Lifestyle factors that influence senescent cell burden
While the pharmacology is being worked out, several lifestyle factors appear to modulate cellular senescence based on current evidence:
- Regular physical activity. Exercise has been shown in human studies to lower markers of senescence in muscle and adipose tissue.
- Caloric restriction and intermittent fasting. Animal models consistently show reduced senescent cell accumulation with reduced energy intake, though human evidence is still emerging.
- Sleep quality. Chronic sleep disruption is associated with elevated inflammatory markers that overlap with the SASP.
- A whole-food, plant-forward diet. Diets rich in polyphenols, fiber, and omega-3 fatty acids are associated with lower inflammaging.
- Avoiding chronic stressors. Smoking, excess alcohol, and untreated chronic infections all accelerate senescent cell buildup in tissue.
The bottom line
Senolytics represent one of the most promising directions in aging biology, but the field is still young.
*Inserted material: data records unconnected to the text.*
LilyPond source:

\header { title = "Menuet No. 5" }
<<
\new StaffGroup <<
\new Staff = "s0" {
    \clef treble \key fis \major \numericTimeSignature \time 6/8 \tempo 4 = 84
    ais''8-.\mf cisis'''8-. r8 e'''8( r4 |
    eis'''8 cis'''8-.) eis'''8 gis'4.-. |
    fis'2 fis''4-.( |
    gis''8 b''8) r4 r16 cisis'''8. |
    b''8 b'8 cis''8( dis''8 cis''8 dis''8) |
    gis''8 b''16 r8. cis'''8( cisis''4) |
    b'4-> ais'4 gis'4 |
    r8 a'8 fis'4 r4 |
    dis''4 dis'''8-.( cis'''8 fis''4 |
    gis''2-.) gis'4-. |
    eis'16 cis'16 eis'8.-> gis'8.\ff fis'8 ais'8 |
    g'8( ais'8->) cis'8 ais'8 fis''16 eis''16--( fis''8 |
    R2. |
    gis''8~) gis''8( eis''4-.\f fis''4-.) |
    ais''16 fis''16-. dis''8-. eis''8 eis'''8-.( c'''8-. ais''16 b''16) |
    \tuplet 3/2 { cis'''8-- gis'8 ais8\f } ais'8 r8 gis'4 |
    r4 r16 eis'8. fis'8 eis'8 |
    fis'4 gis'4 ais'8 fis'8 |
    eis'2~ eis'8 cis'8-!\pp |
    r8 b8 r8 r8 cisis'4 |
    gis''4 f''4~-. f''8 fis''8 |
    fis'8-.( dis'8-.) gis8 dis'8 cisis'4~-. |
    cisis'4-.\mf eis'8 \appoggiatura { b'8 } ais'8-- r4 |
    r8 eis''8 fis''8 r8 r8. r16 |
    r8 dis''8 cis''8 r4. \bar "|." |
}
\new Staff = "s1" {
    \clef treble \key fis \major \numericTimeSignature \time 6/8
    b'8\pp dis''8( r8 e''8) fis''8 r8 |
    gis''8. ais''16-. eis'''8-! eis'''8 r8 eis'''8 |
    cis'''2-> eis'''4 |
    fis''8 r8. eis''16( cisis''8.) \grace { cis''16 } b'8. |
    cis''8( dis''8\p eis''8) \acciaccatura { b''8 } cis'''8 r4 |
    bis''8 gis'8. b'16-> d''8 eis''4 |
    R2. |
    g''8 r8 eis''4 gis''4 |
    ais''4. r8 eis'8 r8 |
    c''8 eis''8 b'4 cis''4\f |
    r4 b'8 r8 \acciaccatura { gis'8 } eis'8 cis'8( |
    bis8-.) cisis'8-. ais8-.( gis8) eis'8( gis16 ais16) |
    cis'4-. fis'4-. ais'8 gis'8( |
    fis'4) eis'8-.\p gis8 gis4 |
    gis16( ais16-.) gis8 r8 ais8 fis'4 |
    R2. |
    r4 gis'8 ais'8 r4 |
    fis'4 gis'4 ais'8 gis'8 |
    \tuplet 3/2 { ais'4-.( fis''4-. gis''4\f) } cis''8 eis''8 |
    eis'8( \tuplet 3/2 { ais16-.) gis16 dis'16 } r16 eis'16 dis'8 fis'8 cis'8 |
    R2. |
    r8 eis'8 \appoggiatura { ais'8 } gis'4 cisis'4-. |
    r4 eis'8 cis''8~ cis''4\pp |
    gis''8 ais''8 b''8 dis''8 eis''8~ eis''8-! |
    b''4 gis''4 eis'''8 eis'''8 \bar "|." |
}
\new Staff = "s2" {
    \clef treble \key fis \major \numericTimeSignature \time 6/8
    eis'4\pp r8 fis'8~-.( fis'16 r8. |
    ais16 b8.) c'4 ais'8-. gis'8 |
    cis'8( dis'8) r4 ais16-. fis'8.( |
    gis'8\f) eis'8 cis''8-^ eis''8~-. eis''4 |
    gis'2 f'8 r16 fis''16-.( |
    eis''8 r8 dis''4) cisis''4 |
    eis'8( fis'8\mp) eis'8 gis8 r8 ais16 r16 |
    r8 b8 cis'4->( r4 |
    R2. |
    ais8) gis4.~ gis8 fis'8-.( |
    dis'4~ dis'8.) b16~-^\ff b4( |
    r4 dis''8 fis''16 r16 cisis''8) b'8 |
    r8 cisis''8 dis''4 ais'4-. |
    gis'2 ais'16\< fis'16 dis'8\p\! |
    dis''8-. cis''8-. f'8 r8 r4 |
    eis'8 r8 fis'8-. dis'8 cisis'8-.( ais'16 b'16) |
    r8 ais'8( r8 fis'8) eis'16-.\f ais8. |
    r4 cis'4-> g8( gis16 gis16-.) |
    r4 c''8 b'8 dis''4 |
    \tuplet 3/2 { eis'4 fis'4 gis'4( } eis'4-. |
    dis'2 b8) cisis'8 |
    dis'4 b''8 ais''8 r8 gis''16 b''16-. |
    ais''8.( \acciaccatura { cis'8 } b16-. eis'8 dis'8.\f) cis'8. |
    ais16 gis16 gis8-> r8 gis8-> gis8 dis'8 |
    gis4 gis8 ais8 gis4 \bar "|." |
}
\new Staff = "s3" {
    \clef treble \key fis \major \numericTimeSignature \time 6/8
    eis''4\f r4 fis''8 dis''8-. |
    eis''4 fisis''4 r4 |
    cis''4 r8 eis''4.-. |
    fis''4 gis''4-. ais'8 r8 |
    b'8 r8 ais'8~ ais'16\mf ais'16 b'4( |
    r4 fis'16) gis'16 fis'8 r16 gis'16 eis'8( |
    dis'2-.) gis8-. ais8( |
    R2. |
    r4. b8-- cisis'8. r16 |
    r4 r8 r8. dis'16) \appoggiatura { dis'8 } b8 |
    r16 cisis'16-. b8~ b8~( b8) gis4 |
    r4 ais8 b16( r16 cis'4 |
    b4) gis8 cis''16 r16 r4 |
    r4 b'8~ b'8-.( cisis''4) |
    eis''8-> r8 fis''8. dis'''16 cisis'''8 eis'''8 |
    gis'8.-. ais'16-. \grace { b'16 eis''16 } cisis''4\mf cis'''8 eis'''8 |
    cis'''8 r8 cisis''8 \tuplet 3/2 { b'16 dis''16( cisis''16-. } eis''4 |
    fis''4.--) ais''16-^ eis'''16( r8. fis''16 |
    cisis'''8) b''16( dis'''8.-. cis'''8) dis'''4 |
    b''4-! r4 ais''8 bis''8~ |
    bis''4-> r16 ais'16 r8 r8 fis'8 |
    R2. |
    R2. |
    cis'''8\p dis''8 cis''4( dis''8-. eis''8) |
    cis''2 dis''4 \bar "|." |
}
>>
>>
Research suggests that selectively clearing senescent cells could improve markers of healthspan, and a handful of small human trials show early signals worth confirming. The leap from those results to a proven anti-aging therapy is significant, and self-experimentation with off-label drugs or high-dose supplements carries real risk.
For now, the most evidence-backed strategy for managing the biology of aging remains the unglamorous one: regular movement, quality sleep, a diverse plant-forward diet, social connection, and routine medical care. Anyone considering senolytic supplements or off-label drug use should discuss the choice with a qualified healthcare provider.
Disclosure: This content is for informational purposes only and is not medical advice. Always consult a qualified healthcare provider before making changes to your health regimen.